PASSAGE TO READ.
(CNN Student News) -- January 14, 2008
Middle East Mission - See what stops President Bush has made on his trip to the Middle East.
What About Iraq? - Examine why many White House hopefuls have quieted down about the Iraq war.
Meanest Mom Ever - Hear why an Iowa woman is calling herself the meanest mom in the world.
THIS IS A RUSH TRANSCRIPT. THIS COPY MAY NOT BE IN ITS FINAL FORM AND MAY BE UPDATED.
MONICA LLOYD, CNN STUDENT NEWS ANCHOR: Thanks for joining us as we kick off a brand new week of CNN Student News. Hi, everyone. I'm Monica Lloyd. Let's start today's show with some travel trivia.
CARL AZUZ, CNN STUDENT NEWS: Time for the Shoutout! Which of these former presidents traveled the most while in office? If you think you know it, shout it out! Was it: A) Franklin D. Roosevelt, B) Ronald Reagan, C) Bill Clinton or D) Richard M. Nixon? You've got three seconds -- GO! Though Roosevelt did a lot of traveling for his day, Bill Clinton traveled the most of these former presidents. That's your answer and that's your Shoutout!
LLOYD: And the current commander in chief is on the road right now, making an eight-day swing across the Middle East. President Bush spent a few days in Israel and the West Bank last week, working on a peace treaty between Israelis and Palestinians. After stops in Kuwait and Bahrain, Mr. Bush moved to the United Arab Emirates and spent some time talking about its neighbor across the Persian Gulf, Iran. Ed Henry tells us what the president had to say.
(BEGIN VIDEO CLIP)
ED HENRY, CNN REPORTER: It was one of President Bush's typical blasts at Iran.
U.S. PRESIDENT GEORGE W. BUSH: It seeks to intimidate its neighbors with ballistic missiles and bellicose rhetoric.
HENRY: Atypical was he delivered those words in this opulent Abu Dhabi hotel just 200 miles across the Persian Gulf from Iranian soil.
BUSH: Iran's actions threaten the security of nations everywhere. So, the United States is strengthening our long-standing security commitments with our friends in the Gulf, and rallying friends around the world to confront this danger before it is too late.

SHORT PROBLEM 1.
According to the news transcript, which of the listed former presidents traveled the most while in office?
SHORT PROBLEM 2.
Replace "ballistic missiles" with "long-range rockets" in the news transcript, then write out everything from "(BEGIN VIDEO CLIP)" down to "and bellicose rhetoric.".
The lines that come next are separate material and are unrelated to the news transcript.

SOURCE DATA.
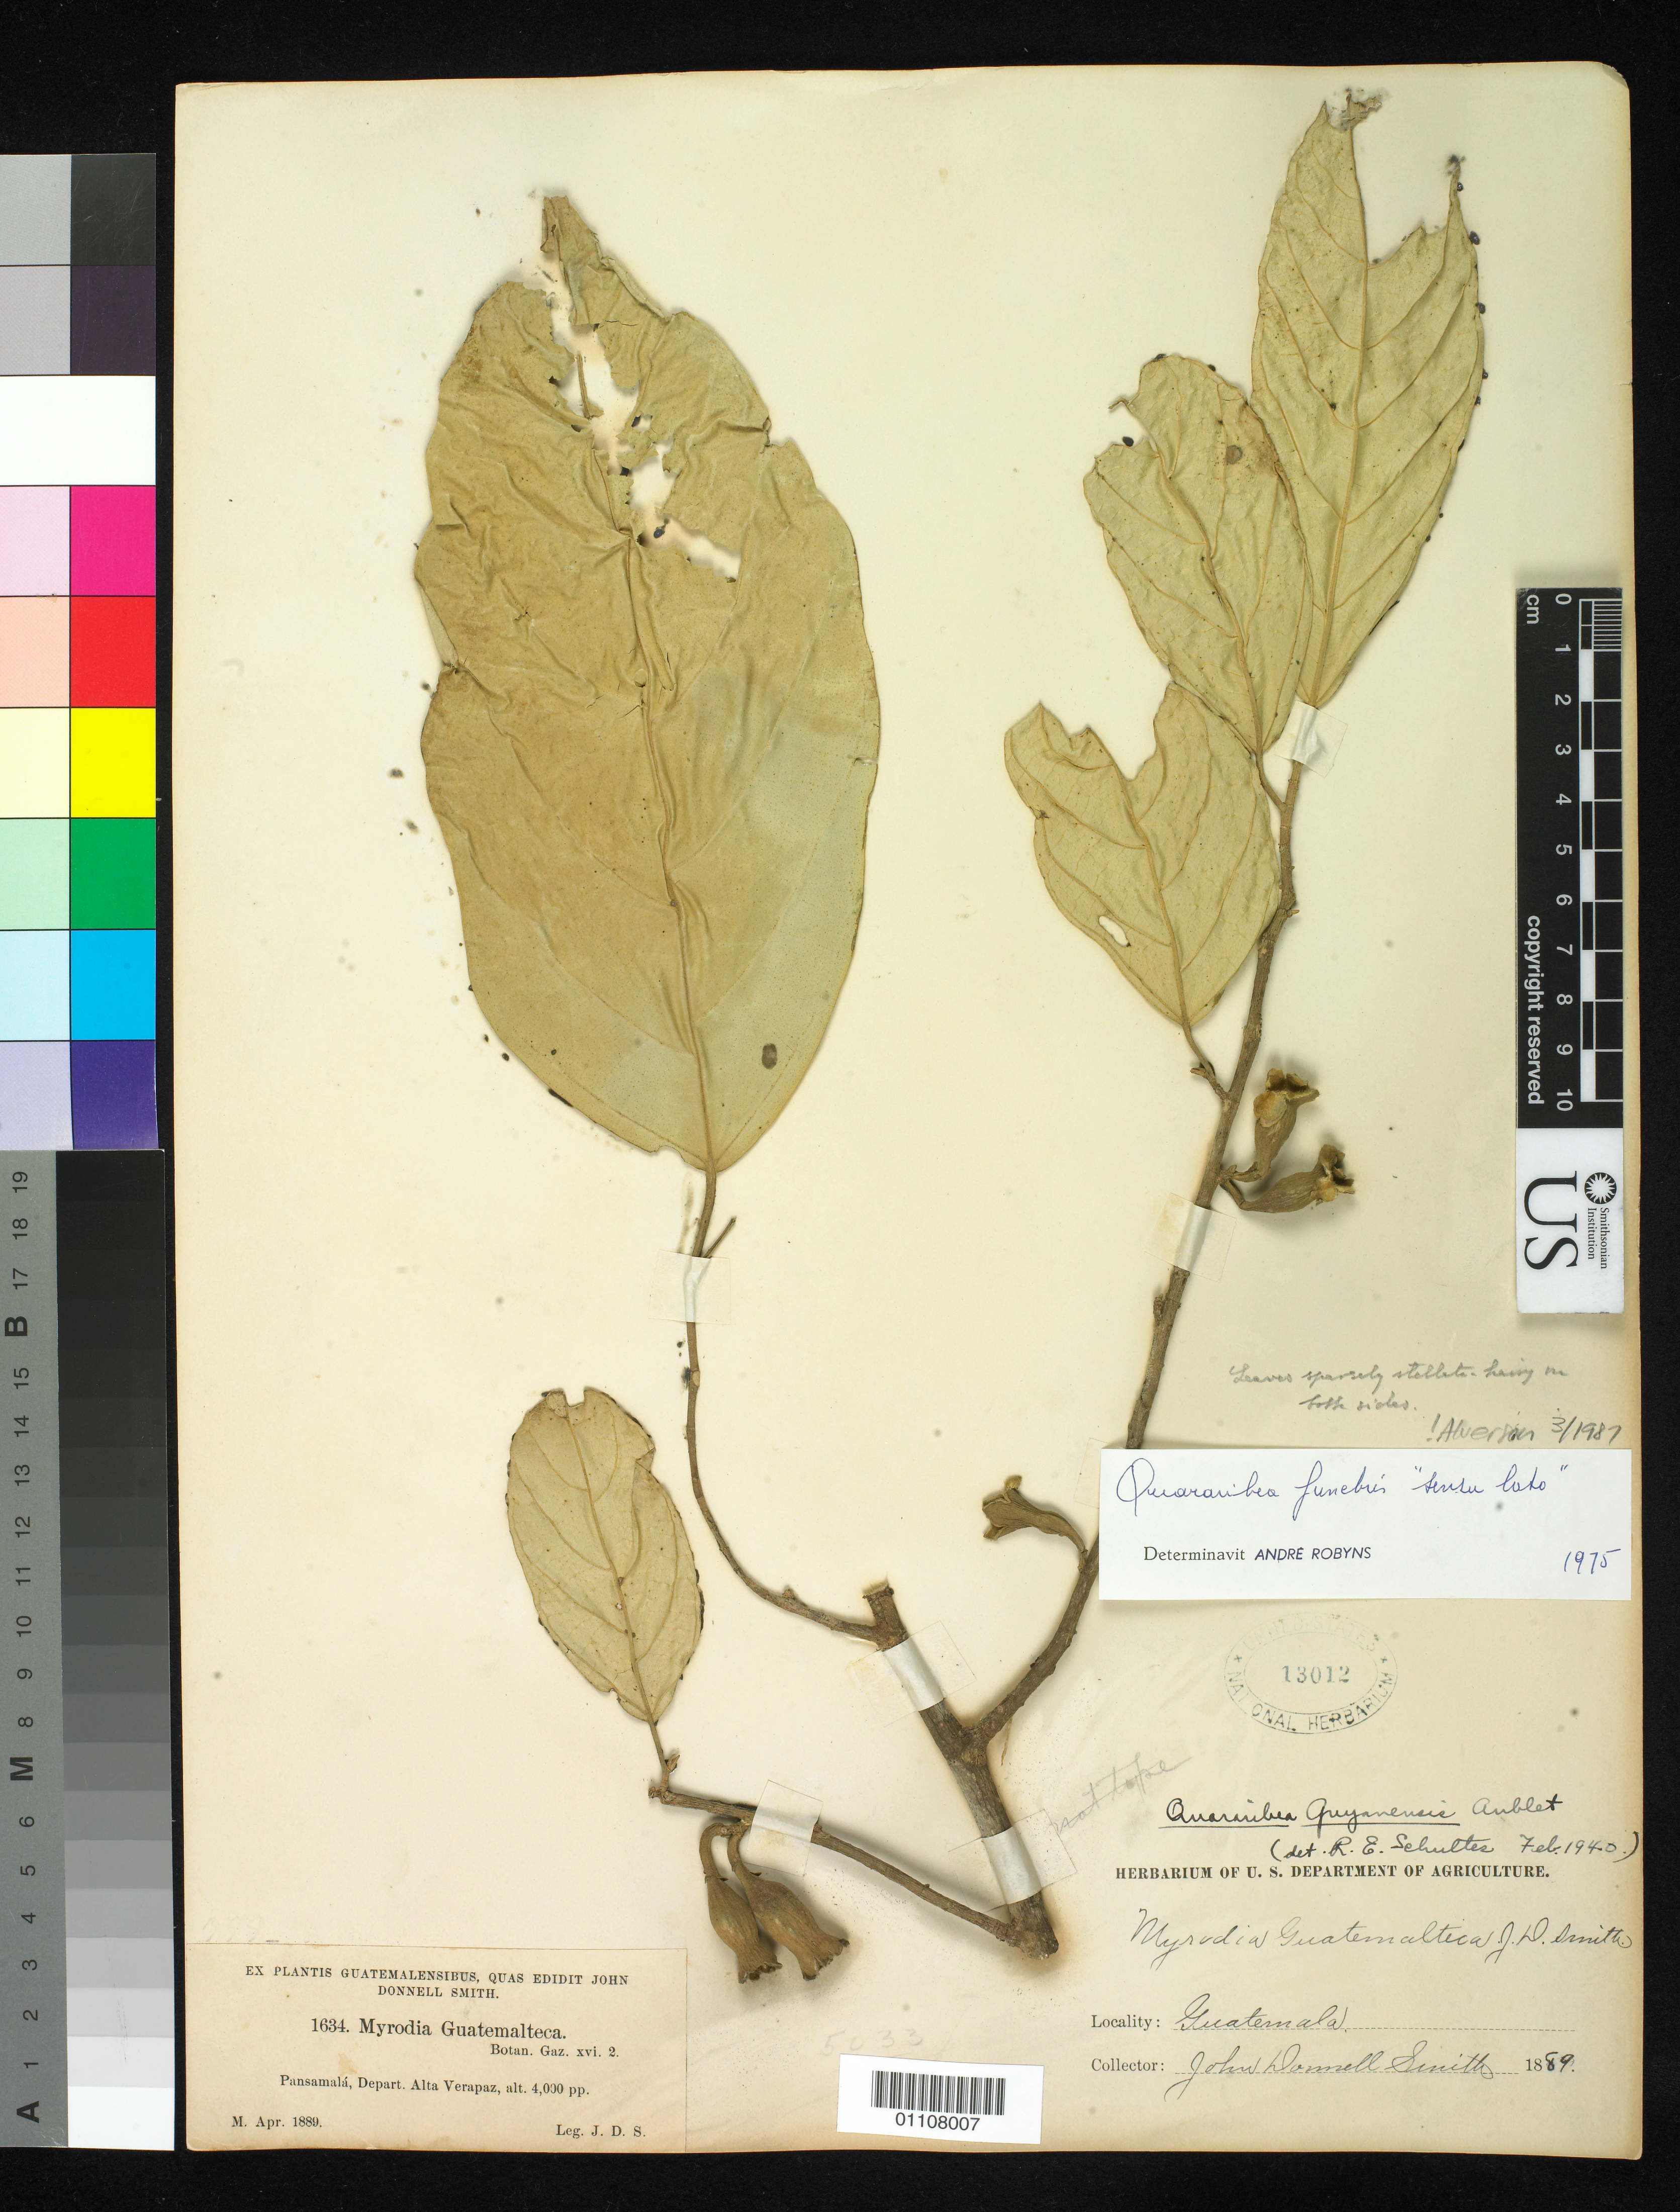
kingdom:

FULL OUTPUT 1.
Bill Clinton

FULL OUTPUT 2.
(BEGIN VIDEO CLIP)
ED HENRY, CNN REPORTER: It was one of President Bush's typical blasts at Iran.
U.S. PRESIDENT GEORGE W. BUSH: It seeks to intimidate its neighbors with long-range rockets and bellicose rhetoric.